## Directions for this task:
Set down, please, exactly the lines below that run from the line with "regularly can help children" to the line with "Types of Occupational Therapy", both lines included.

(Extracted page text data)
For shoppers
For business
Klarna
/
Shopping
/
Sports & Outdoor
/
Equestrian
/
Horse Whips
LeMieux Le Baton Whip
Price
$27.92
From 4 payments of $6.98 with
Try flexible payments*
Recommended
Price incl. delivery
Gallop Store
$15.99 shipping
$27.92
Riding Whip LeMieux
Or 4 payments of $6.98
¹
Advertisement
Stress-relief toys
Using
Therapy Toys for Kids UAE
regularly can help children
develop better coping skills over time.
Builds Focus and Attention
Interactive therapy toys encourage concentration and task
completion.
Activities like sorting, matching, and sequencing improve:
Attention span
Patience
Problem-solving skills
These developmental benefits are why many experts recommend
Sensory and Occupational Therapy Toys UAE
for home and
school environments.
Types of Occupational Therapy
--
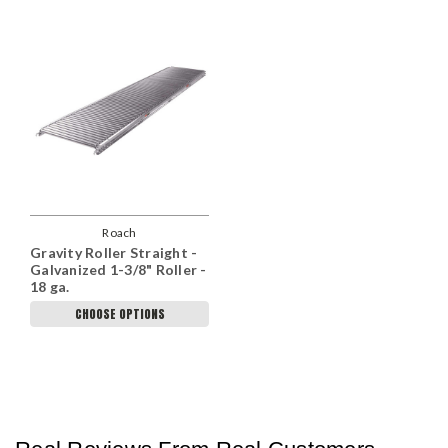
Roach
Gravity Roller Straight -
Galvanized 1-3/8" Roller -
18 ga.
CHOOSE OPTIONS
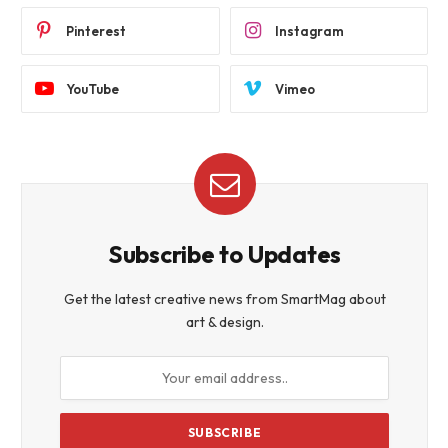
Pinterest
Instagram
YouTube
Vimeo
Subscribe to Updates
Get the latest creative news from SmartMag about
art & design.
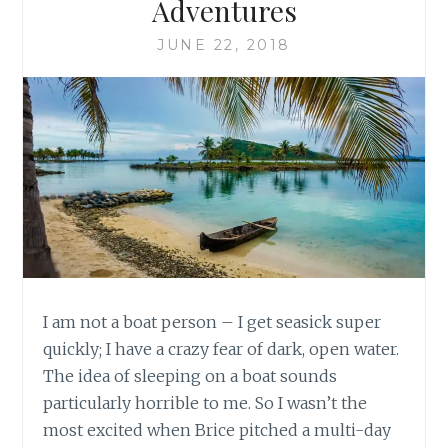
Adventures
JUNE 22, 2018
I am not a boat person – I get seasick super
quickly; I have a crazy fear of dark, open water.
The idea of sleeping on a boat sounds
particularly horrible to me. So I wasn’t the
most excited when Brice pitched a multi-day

## Task output:
regularly can help children
develop better coping skills over time.
Builds Focus and Attention
Interactive therapy toys encourage concentration and task
completion.
Activities like sorting, matching, and sequencing improve:
Attention span
Patience
Problem-solving skills
These developmental benefits are why many experts recommend
Sensory and Occupational Therapy Toys UAE
for home and
school environments.
Types of Occupational Therapy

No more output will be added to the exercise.